#### PROBLEM TO SOLVE:
Copy every line of text in the material below character for character, leaving out the picture markers.

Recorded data

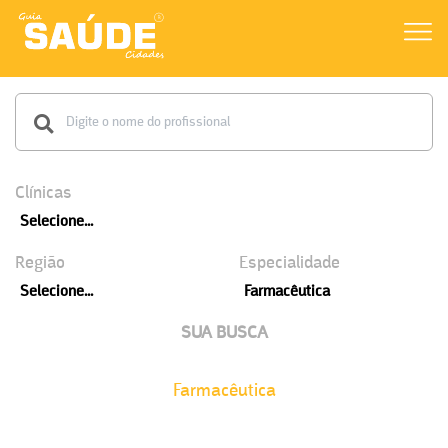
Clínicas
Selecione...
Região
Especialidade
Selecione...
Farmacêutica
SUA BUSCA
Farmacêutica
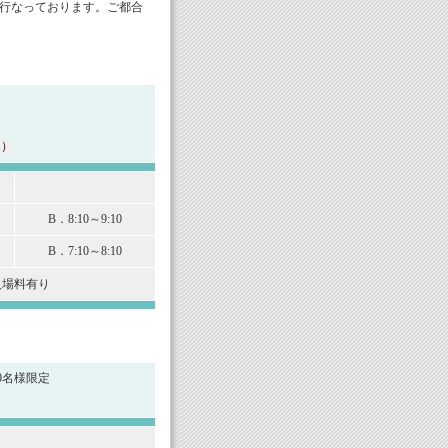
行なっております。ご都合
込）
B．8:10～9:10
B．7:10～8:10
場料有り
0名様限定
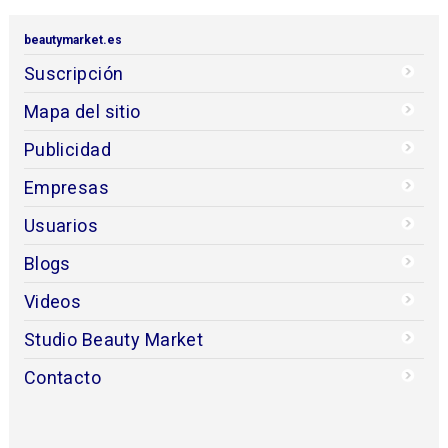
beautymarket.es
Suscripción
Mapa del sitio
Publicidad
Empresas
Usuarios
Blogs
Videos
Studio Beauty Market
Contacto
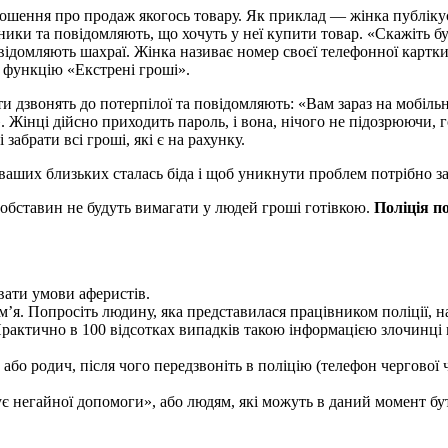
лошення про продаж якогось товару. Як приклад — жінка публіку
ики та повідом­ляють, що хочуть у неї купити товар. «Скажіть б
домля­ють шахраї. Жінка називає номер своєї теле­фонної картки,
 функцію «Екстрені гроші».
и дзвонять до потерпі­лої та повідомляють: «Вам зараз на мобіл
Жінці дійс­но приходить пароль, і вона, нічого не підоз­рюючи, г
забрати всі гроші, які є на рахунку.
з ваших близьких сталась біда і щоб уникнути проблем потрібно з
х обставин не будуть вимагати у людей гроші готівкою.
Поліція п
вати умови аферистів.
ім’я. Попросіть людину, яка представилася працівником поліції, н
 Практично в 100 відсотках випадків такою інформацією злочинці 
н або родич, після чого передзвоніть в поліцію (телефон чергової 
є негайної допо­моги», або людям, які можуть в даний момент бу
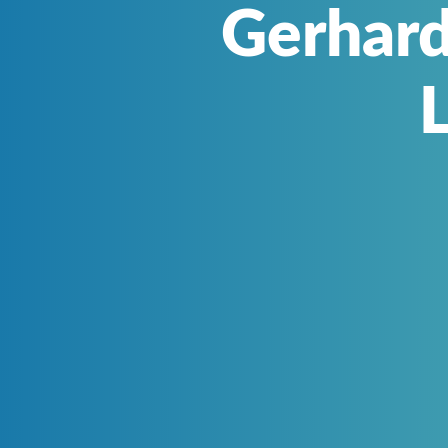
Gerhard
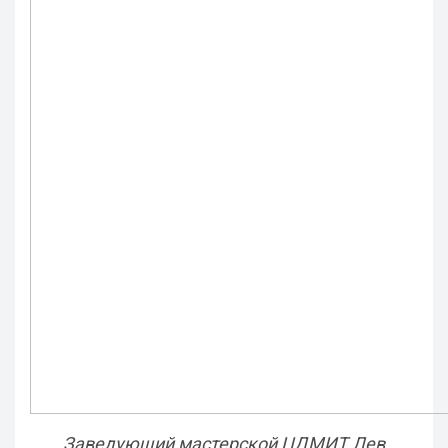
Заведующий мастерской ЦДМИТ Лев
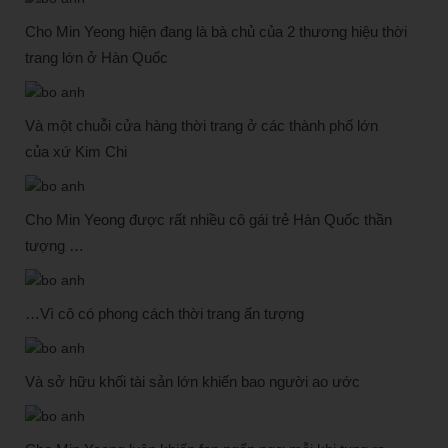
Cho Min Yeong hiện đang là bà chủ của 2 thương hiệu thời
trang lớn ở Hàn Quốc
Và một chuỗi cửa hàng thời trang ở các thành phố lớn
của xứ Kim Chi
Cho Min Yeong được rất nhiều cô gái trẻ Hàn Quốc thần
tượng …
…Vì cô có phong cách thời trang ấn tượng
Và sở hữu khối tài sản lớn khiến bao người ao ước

#### COMPLETED TASK:
Clínicas
Selecione...
Região
Especialidade
Selecione...
Farmacêutica
SUA BUSCA
Farmacêutica
行なっております。ご都合
込）
B．8:10～9:10
B．7:10～8:10
場料有り
0名様限定
beautymarket.es
Suscripción
Mapa del sitio
Publicidad
Empresas
Usuarios
Blogs
Videos
Studio Beauty Market
Contacto
лошення про продаж якогось товару. Як приклад — жінка публіку
ики та повідом­ляють, що хочуть у неї купити товар. «Скажіть б
домля­ють шахраї. Жінка називає номер своєї теле­фонної картки,
 функцію «Екстрені гроші».
и дзвонять до потерпі­лої та повідомляють: «Вам зараз на мобіл
Жінці дійс­но приходить пароль, і вона, нічого не підоз­рюючи, г
забрати всі гроші, які є на рахунку.
з ваших близьких сталась біда і щоб уникнути проблем потрібно з
х обставин не будуть вимагати у людей гроші готівкою.
Поліція п
вати умови аферистів.
ім’я. Попросіть людину, яка представилася працівником поліції, н
 Практично в 100 відсотках випадків такою інформацією злочинці 
н або родич, після чого передзвоніть в поліцію (телефон чергової 
є негайної допо­моги», або людям, які можуть в даний момент бу
Gerhard
Заведующий мастерской ЦДМИТ Лев
Cho Min Yeong hiện đang là bà chủ của 2 thương hiệu thời
trang lớn ở Hàn Quốc
Và một chuỗi cửa hàng thời trang ở các thành phố lớn
của xứ Kim Chi
Cho Min Yeong được rất nhiều cô gái trẻ Hàn Quốc thần
tượng …
…Vì cô có phong cách thời trang ấn tượng
Và sở hữu khối tài sản lớn khiến bao người ao ước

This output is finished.